— Aim of the exercise —
Locate each line in the entries below that contains the string "murid", and copy those lines.

— Information —
════════

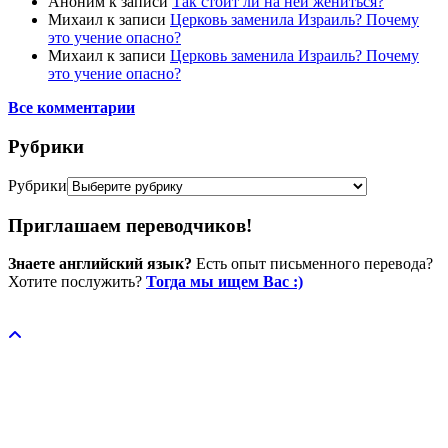
Аноним
к записи
Так стоит ли на ней жениться?
Михаил
к записи
Церковь заменила Израиль? Почему
это учение опасно?
Михаил
к записи
Церковь заменила Израиль? Почему
это учение опасно?
Все комментарии
Рубрики
Рубрики
Приглашаем переводчиков!
Знаете английский язык?
Есть опыт письменного перевода?
Хотите послужить?
Тогда мы ищем Вас :)
Пожертвовать / donate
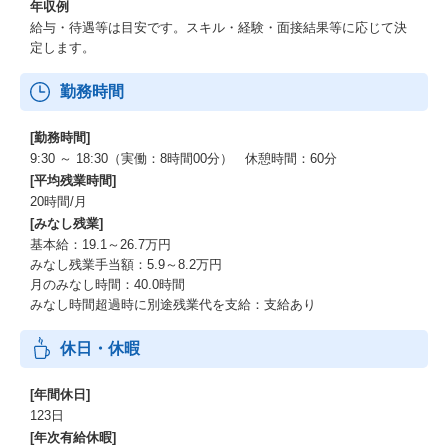
年収例
給与・待遇等は目安です。スキル・経験・面接結果等に応じて決
定します。
勤務時間
[勤務時間]
9:30 ～ 18:30（実働：8時間00分） 休憩時間：60分
[平均残業時間]
20時間/月
[みなし残業]
基本給：19.1～26.7万円
みなし残業手当額：5.9～8.2万円
月のみなし時間：40.0時間
みなし時間超過時に別途残業代を支給：支給あり
休日・休暇
[年間休日]
123日
[年次有給休暇]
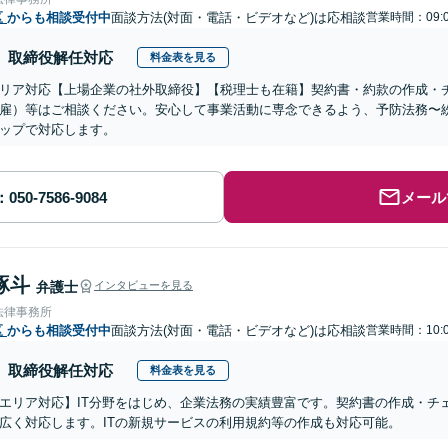
区
からも相談受付中
面談方法(対面・電話・ビデオなど)は応相談
営業時間：09:0
取締役解任対応
料金表を見る
リア対応【上場企業の社外取締役】【税理士も在籍】契約書・約款の作成・
雇）等はご相談ください。安心して事業活動に専念できるよう、予防法務〜
ップで対応します。
メール
琢斗
弁護士
インタビューを見る
法律事務所
区
からも相談受付中
面談方法(対面・電話・ビデオなど)は応相談
営業時間：10:0
取締役解任対応
料金表を見る
エリア対応】IT分野をはじめ、企業法務の実績豊富です。契約書の作成・チ
広く対応します。ITの新規サービスの利用規約等の作成も対応可能。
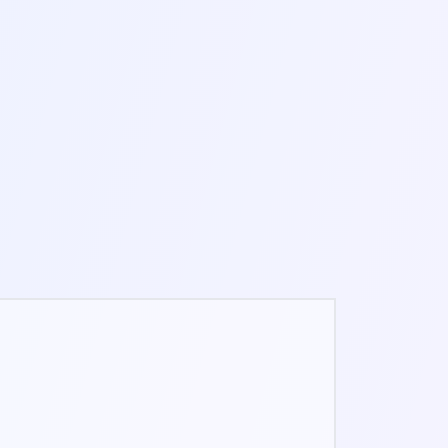
3-8 MIN
FIDGET SPINNER ONLINE
1-3 MIN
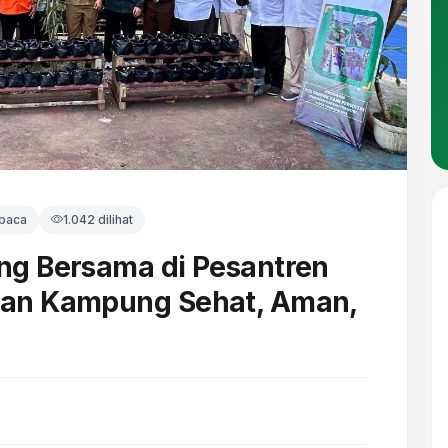
 baca
1.042 dilihat
ng Bersama di Pesantren
an Kampung Sehat, ‎Aman,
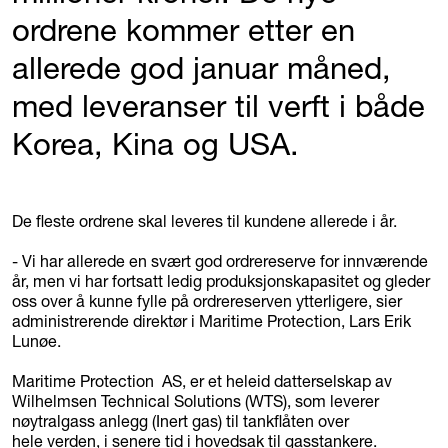
ordrene kommer etter en
allerede god januar måned,
med leveranser til verft i både
Korea, Kina og USA.
De fleste ordrene skal leveres til kundene allerede i år.
- Vi har allerede en svært god ordrereserve for innværende
år, men vi har fortsatt ledig produksjonskapasitet og gleder
oss over å kunne fylle på ordrereserven ytterligere, sier
administrerende direktør i Maritime Protection, Lars Erik
Lunøe.
Maritime Protection AS, er et heleid datterselskap av
Wilhelmsen Technical Solutions (WTS), som leverer
nøytralgass anlegg (Inert gas) til tankflåten over
hele verden, i senere tid i hovedsak til gasstankere.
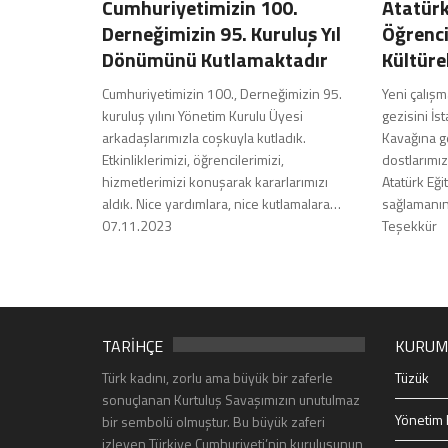
Cumhuriyetimizin 100.
Atatürk
Derneğimizin 95. Kuruluş Yıl
Öğrenci
Dönümünü Kutlamaktadır
Kültüre
Cumhuriyetimizin 100., Derneğimizin 95.
Yeni çalışm
kuruluş yılını Yönetim Kurulu Üyesi
gezisini İs
arkadaşlarımızla coşkuyla kutladık.
Kavağına ge
Etkinliklerimizi, öğrencilerimizi,
dostlarımız
hizmetlerimizi konuşarak kararlarımızı
Atatürk Eği
aldık. Nice yardımlara, nice kutlamalara…
sağlamanın 
07.11.2023
Teşekkür
TARİHÇE
KURUM
Türk kadını, zorlu ama büyük bir zaferle
Tüzük
sonuçlanan Kurtuluş Savaşımızın unutulmaz
Yönetim 
bir sembolü olmuştur. Bu büyük zaferi
izleyen Türkiye Cumhuriyeti’nin kuruluşunun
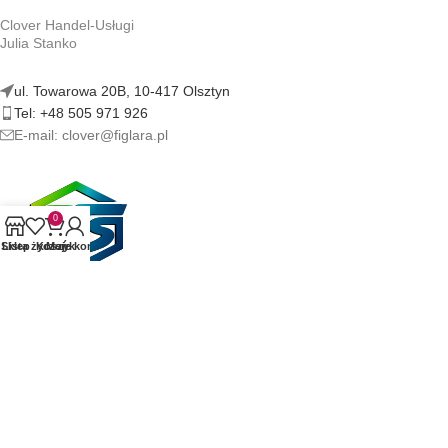
Clover Handel-Usługi
Julia Stanko
ul. Towarowa 20B, 10-417 Olsztyn
Tel: +48 505 971 926
E-mail: clover@figlara.pl
0
Sklep
Lista życzeń
Koszyk
Moje konto
figlara.pl | Sklep z artykułami erotycznymi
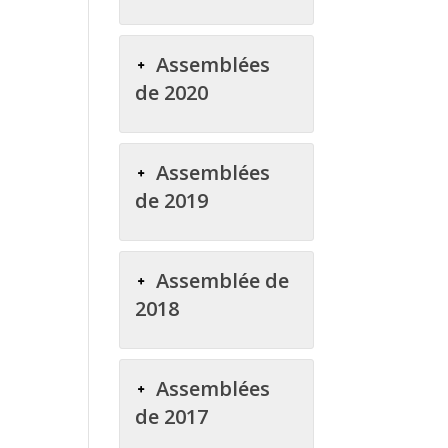
Assemblées
de 2020
Assemblées
de 2019
Assemblée de
2018
Assemblées
de 2017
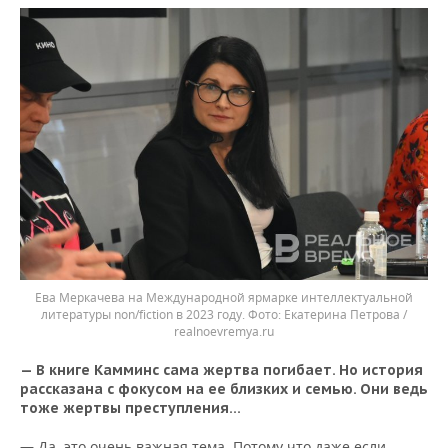
Ева Меркачева на Международной ярмарке интеллектуальной
литературы non/fiction в 2023 году.
Екатерина Петрова /
realnoevremya.ru
— В книге Камминс сама жертва погибает. Но история
рассказана с фокусом на ее близких и семью. Они ведь
тоже жертвы преступления…
— Да, это очень важная тема. Потому что даже если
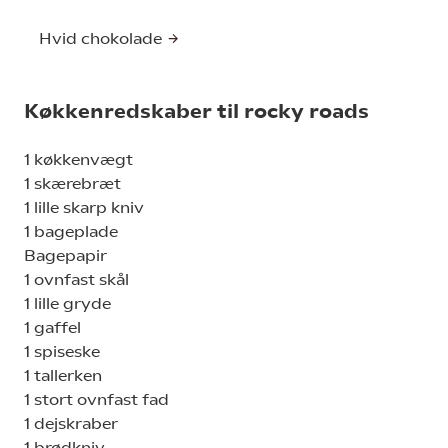
Hvid chokolade
Køkkenredskaber til rocky roads
1 køkkenvægt
1 skærebræt
1 lille skarp kniv
1 bageplade
Bagepapir
1 ovnfast skål
1 lille gryde
1 gaffel
1 spiseske
1 tallerken
1 stort ovnfast fad
1 dejskraber
1 brødkniv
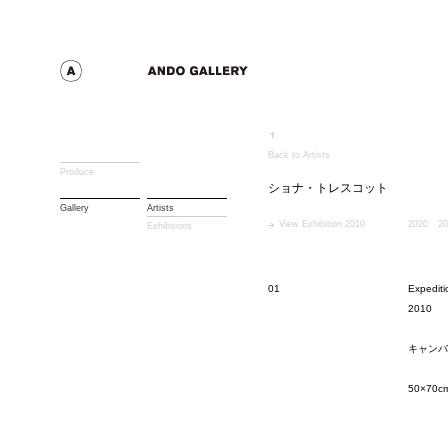
Back to Artists
Produce
ショナ・トレスコット
Gallery
Artists
View Exhibition 2010
2020
20
Exhibitions
01
Expediti
2010
キャンバ
50×70c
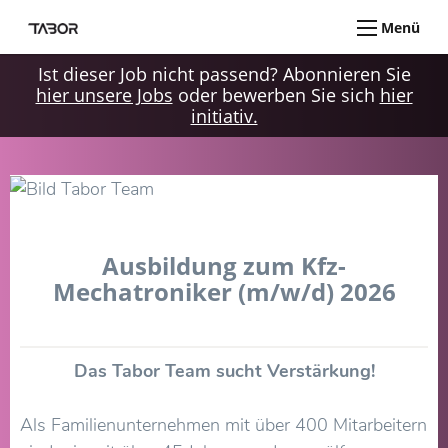
Menü
Ist dieser Job nicht passend? Abonnieren Sie
hier unsere Jobs
oder bewerben Sie sich
hier
initiativ.
Ausbildung zum Kfz-
Mechatroniker (m/w/d) 2026
Das Tabor Team sucht Verstärkung!
Als Familienunternehmen mit über 400 Mitarbeitern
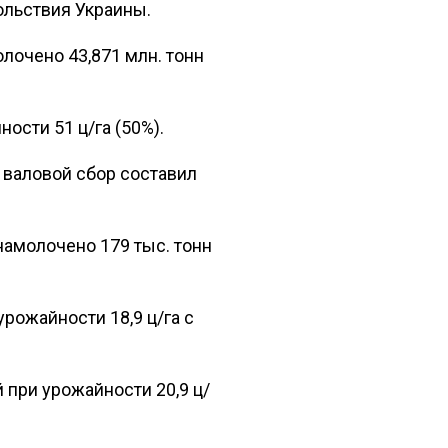
ольствия Украины.
лочено 43,871 млн. тонн
ности 51 ц/га (50%).
, валовой сбор составил
 намолочено 179 тыс. тонн
урожайности 18,9 ц/га с
 при урожайности 20,9 ц/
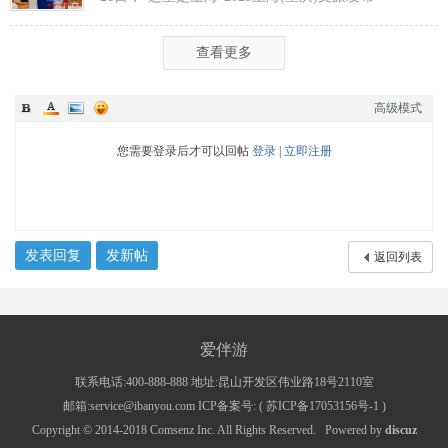
会在渝举行，全方位展示上海文旅
查看更多
高级模式
您需要登录后才可以回帖
登录
|
立即注册
发表回复
发新帖
返回列表
爱伴游
联系电话:400-888-888 地址:昆山开发区伟业路18号2110室
邮箱:service@ibanyou.com ICP备案号: (
苏ICP备17053156号-1
)
Copyright © 2014-2018
Comsenz Inc.
All Rights Reserved.
Powered by
discuz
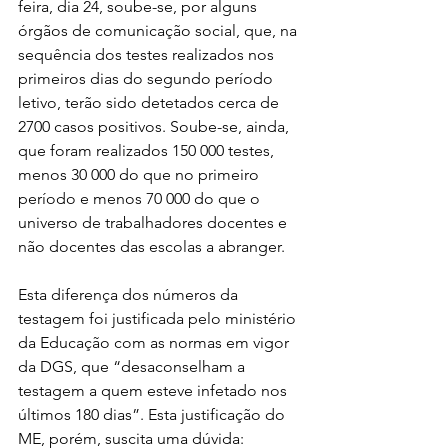
feira, dia 24, soube-se, por alguns 
órgãos de comunicação social, que, na 
sequência dos testes realizados nos 
primeiros dias do segundo período 
letivo, terão sido detetados cerca de 
2700 casos positivos. Soube-se, ainda, 
que foram realizados 150 000 testes, 
menos 30 000 do que no primeiro 
período e menos 70 000 do que o 
universo de trabalhadores docentes e 
não docentes das escolas a abranger.
Esta diferença dos números da 
testagem foi justificada pelo ministério 
da Educação com as normas em vigor 
da DGS, que “desaconselham a 
testagem a quem esteve infetado nos 
últimos 180 dias”. Esta justificação do 
ME, porém, suscita uma dúvida: 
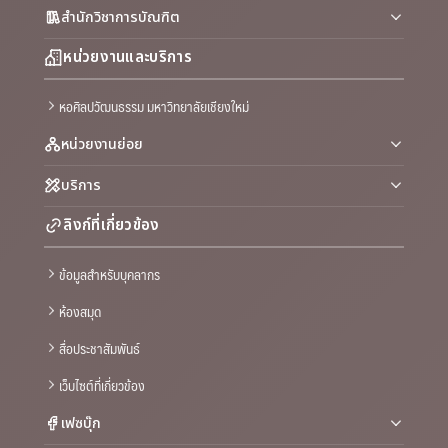
สำนักวิชาการบัณฑิต
หน่วยงานและบริการ
หอศิลปวัฒนธรรม มหาวิทยาลัยเชียงใหม่
หน่วยงานย่อย
บริการ
ลิงก์ที่เกี่ยวข้อง
ข้อมูลสำหรับบุคลากร
ห้องสมุด
สื่อประชาสัมพันธ์
เว็บไซต์ที่เกี่ยวข้อง
เฟซบุ๊ก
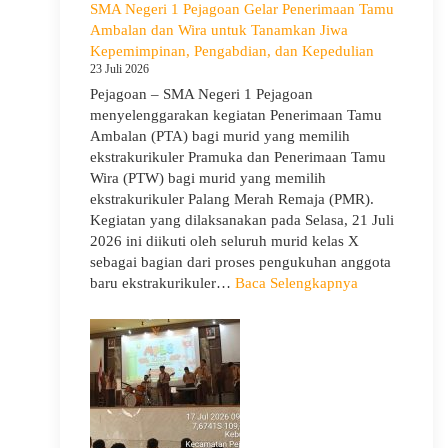
SMA Negeri 1 Pejagoan Gelar Penerimaan Tamu
Kelas
Ambalan dan Wira untuk Tanamkan Jiwa
X
Kepemimpinan, Pengabdian, dan Kepedulian
dan
23 Juli 2026
XII
Pejagoan – SMA Negeri 1 Pejagoan
SMAN
menyelenggarakan kegiatan Penerimaan Tamu
1
Ambalan (PTA) bagi murid yang memilih
Pejagoan
ekstrakurikuler Pramuka dan Penerimaan Tamu
Tahun
Wira (PTW) bagi murid yang memilih
Pelajaran
ekstrakurikuler Palang Merah Remaja (PMR).
2026/2027
Kegiatan yang dilaksanakan pada Selasa, 21 Juli
2026 ini diikuti oleh seluruh murid kelas X
sebagai bagian dari proses pengukuhan anggota
:
baru ekstrakurikuler…
Baca Selengkapnya
SMA
Negeri
1
Pejagoan
Gelar
Penerimaan
Tamu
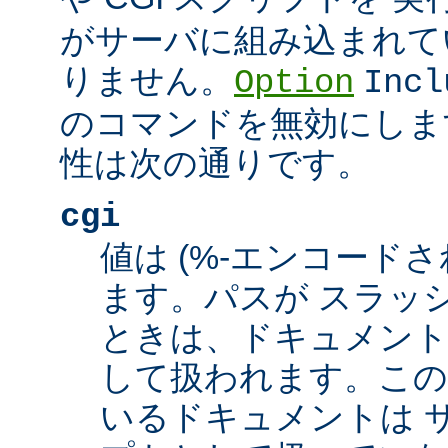
がサーバに組み込まれて
りません。
Option
Incl
のコマンドを無効にしま
性は次の通りです。
cgi
値は (%-エンコードさ
ます。パスが スラッシュ
ときは、ドキュメント
して扱われます。この
いるドキュメントは サ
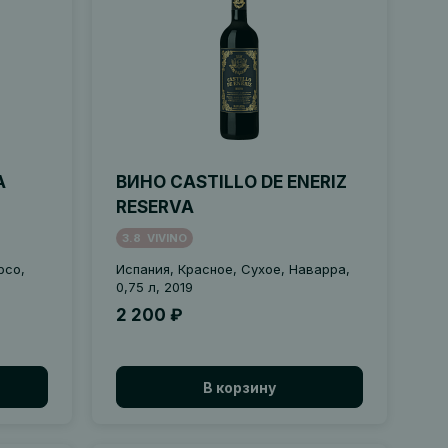
A
ВИНО CASTILLO DE ENERIZ
RESERVA
3.8
VIVINO
рсо,
Испания, Красное, Сухое, Наварра,
0,75 л, 2019
2 200 ₽
В корзину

════════

— Output of the task —
Ambalan (PTA) bagi murid yang memilih
Wira (PTW) bagi murid yang memilih
2026 ini diikuti oleh seluruh murid kelas X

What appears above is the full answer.